3000000000.12345 | 0 evaluates to -1294967296, while Math.floor(3000000000.12345) gives you the expected 3000000000.
So, to review, to understand what this one line of code does, you have to know the operator precedence of the highly uncommonly used bitwise-OR operator, and then the implementation detail that it casts to 32-bit signed integers in JavaScript, and the other implementation detail that 0 is expressed with all 0 bits because of two's complement encoding. And to avoid errors, you have to know the limits of a 32-bit signed integer, and never call this function with a larger range than a little over 2 billion.
And for what? So you don't have to type Math.floor()? Maybe so you can feel clever?
Don't be an asshole.
As a bonus, the cast to an integer occurs in the wrong place if you're not assuming that min and max are integers. randint(0.1, 5) will give you results like 3.1, because min isn't in the cast to int.
Also, maybe somewhere down the line, someone decides that their internal implementation of JS needs different number encoding, so that 0 isn't all 0 bits, and then the code just does something totally different. If you'd just stuck to the Math library call, which will be necessarily updated to work with whatever the new encoding is, you'd be fine. While this is unlikely in this particular case, this is always a risk when you rely on implicit behavior, rather than being more explicit in the intent of your code. And either way, relying on implicit behavior without justifying it in comments, so someone reading can at least understand your intent, is just rude.
When you write code, you're serving two masters. You need to tell the computer what to do, but you also need to communicate with the people who have to maintain it (it could be you). Of these, you should always optimize for the latter.
A good compiler/interpreter takes your verbose, explicit, easy-to-understand code, and turns it into something performant for the computer via inlining, folding, branch optimizations, or whatever. This stuff will just always be improving the longer a language is around, totally passively from your perspective. Your very old code was just suddenly performing better when they rolled out V8 for JavaScript and people started using newer browsers.
On the other hand, people's understanding of your code will always be deteriorating the longer they go after parsing it, and it starts from nothing for new readers. To easily maintain code, you have to be able to go from nothing to full understanding in the least amount of time possible, with the lowest mental load possible, and to do that, you need explicit behavior, good names, comments explaining intent, and baby steps. Just because you can write a function in one line doesn't mean you should.
Here's another implementation of randint:
randInt = (minIntInclusive, maxIntInclusive) ->
range = maxIntInclusive - minIntInclusive
randIntInRangeInclusive = Math.floor(Math.random() * (range + 1))
return minIntInclusive + randIntInRangeInclusive
It looks gross. The variable names are really long, but see if you can misunderstand it.

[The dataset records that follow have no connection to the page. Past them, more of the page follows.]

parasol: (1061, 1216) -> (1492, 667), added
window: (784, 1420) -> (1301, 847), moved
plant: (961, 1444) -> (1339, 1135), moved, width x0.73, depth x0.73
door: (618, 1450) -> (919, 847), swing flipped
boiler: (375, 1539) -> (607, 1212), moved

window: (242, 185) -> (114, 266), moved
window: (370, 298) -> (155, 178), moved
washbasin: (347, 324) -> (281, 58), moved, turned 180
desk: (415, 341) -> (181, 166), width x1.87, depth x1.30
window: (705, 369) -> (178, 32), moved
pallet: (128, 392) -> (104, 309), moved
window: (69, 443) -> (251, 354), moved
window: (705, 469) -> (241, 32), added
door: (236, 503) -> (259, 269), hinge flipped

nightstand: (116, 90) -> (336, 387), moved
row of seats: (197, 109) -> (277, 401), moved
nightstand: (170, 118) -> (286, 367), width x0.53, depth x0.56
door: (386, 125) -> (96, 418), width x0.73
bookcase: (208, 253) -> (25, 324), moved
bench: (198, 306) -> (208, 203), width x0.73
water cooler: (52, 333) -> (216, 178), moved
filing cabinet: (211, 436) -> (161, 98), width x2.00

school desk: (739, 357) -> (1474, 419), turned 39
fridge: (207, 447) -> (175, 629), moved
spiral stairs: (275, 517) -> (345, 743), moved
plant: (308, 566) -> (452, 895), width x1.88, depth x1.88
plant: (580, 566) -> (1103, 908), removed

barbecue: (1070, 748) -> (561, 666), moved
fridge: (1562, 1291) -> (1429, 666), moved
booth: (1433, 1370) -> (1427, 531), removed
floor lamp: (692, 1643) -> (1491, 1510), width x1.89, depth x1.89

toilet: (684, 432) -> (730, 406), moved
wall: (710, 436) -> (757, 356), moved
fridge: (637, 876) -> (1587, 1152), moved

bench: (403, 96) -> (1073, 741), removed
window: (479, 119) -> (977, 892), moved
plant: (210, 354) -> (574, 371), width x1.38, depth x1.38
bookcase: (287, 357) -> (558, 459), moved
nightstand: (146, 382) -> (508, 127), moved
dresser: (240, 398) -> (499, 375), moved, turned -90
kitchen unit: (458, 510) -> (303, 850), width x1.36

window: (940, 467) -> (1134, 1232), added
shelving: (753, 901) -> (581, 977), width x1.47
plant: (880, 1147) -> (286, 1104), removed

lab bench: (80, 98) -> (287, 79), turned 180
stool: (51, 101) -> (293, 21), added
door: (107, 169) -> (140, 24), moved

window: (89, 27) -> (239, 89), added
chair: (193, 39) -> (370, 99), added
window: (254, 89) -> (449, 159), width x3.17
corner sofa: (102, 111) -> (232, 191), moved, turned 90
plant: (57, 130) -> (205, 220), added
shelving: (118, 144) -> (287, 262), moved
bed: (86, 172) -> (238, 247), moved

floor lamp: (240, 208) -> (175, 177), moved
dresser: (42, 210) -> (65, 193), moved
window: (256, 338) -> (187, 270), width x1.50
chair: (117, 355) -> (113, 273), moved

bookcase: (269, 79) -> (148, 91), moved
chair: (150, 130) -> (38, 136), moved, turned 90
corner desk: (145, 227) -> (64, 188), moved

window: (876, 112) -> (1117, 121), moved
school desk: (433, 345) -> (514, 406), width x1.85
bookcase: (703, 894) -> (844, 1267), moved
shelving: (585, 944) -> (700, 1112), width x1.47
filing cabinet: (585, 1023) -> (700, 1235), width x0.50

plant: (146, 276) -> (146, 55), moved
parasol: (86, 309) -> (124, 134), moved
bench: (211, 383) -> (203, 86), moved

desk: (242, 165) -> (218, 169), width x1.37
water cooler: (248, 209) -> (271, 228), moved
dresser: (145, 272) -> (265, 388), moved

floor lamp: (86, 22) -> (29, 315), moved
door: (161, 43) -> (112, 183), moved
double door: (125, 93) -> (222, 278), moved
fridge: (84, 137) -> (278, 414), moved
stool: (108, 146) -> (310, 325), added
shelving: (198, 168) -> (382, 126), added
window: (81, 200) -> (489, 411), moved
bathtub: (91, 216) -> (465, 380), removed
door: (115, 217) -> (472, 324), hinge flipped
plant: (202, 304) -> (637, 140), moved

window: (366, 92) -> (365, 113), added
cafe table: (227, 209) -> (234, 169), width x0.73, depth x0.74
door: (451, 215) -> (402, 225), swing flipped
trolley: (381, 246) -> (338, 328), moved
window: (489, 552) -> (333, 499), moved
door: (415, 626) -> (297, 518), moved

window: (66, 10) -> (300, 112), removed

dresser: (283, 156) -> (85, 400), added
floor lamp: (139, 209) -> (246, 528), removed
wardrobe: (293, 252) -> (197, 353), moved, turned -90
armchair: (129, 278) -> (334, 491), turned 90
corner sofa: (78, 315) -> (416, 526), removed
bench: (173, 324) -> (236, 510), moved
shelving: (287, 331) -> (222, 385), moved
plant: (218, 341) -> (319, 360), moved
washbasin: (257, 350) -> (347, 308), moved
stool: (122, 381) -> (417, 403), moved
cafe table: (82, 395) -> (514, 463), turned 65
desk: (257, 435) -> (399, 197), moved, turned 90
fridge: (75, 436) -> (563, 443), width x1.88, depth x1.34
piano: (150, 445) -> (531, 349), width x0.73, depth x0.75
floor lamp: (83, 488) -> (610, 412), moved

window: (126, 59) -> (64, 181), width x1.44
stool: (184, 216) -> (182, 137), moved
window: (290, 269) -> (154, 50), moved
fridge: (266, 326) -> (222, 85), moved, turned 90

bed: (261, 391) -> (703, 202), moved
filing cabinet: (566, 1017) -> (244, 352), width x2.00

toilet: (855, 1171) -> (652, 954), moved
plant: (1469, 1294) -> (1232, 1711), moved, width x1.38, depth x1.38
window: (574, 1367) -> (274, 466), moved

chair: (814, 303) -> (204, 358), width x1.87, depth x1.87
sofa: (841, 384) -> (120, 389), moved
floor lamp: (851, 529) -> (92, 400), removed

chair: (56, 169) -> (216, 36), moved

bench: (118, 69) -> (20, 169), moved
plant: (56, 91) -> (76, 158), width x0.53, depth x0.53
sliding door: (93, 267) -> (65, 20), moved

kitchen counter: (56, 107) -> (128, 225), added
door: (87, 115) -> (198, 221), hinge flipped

It still breaks if you pass a non-integer for the first argument, but when it's named minIntInclusive, it's clear that it was expecting an int. You could make it throw an error if you want, and need this to be more robust, but that should always be to supplement obvious expectations, because people shouldn't have to read the source of your function, if they can understand how to use it from its signature and, failing that, its docs.